The company produces small-scale satellites that can be deployed for imaging and optical remote sensing. It is hoped that this subsidiary of Russia's first private space firm will help re-establish Russia as a space-race player alongside Virgin Galactic and Elon Musk's SpaceX.
VEB chairman Andrei Morozov was complimentary of the Skolkovo ecosystem, saying the project's assistance will allow DST "to enter one of the most promising and fastest-growing segments of the global commercial cosmonautics".
Telecoms startups were also prominent, with companies offering fibre broadband technologies for ISPs. This is one of Skolkovo's key areas, with last year's event prompting a government commitment to bring fibre broadband to around 13,600 Russian towns.
Manufacturing was another very popular field, unsurprising given Russia's historically strong industrial base. Many of the startups highlighted their industrial use-cases over other more consumer-friendly applications.
Drones, connected cars and 3D printing: interesting start-ups from the event
One particular example is Le Talo Robotics. This small company offers drones as a service, and while similar ventures might emphasise its applications for event photography or surveillance, Le Talo highlights its use for agriculture and construction.
Its drone service autonomously flies over a pre-defined area taking photos. From there, a cloud service analyses them based on the client's needs, building things such as 3D terrain models and crop yield predictions.
Another company that operates somewhat outside the norm is Mobiliuz, a connected car company. But rather than leveraging the Internet of Things to provide an end-user benefit, its product is instead aimed at business vehicles.
While not radically different from its neighbours in the consumer space, Mobiliuz finds a niche by providing enhanced visibility across corporate fleets. Vehicles can be tracked, their condition assessed, and the method of driving analysed, allowing business leaders to identify the biggest risks and weak points in their operation.
3D printing is now a common and unremarkable sight at any tech convention. Skolkovo, on the other hand, has 3D printing with a difference. Far from 3D printing anything so pedestrian as plastic, metal or even fabric, the team at 3D Bioprinting Solutions manufacture organs.
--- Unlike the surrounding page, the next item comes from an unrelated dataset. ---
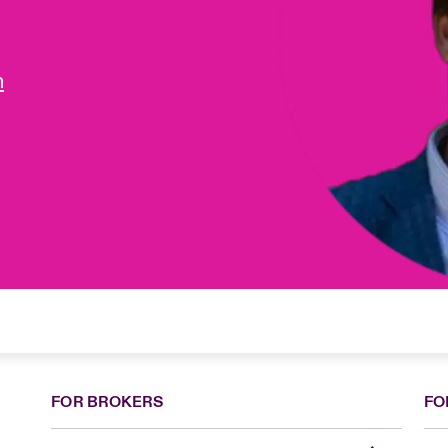
m
FOR BROKERS
FO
In March of this year, the company unveiled its first transplant-ready 3D printed organ a thyroid gland, later transplanted into a mouse. At the time of writing, the mouse is still alive. This is very encouraging news for those on the transplant list, as the group's next project is scheduled to be a transplantable kidney.
The startups on show at Skolkovo highlight the diversity and talent present in the Russian tech sector. If the project meets its construction time and budget projections, these companies could provide the boost needed to put the country on a par with the giants of Silicon Valley and the East London Tech City.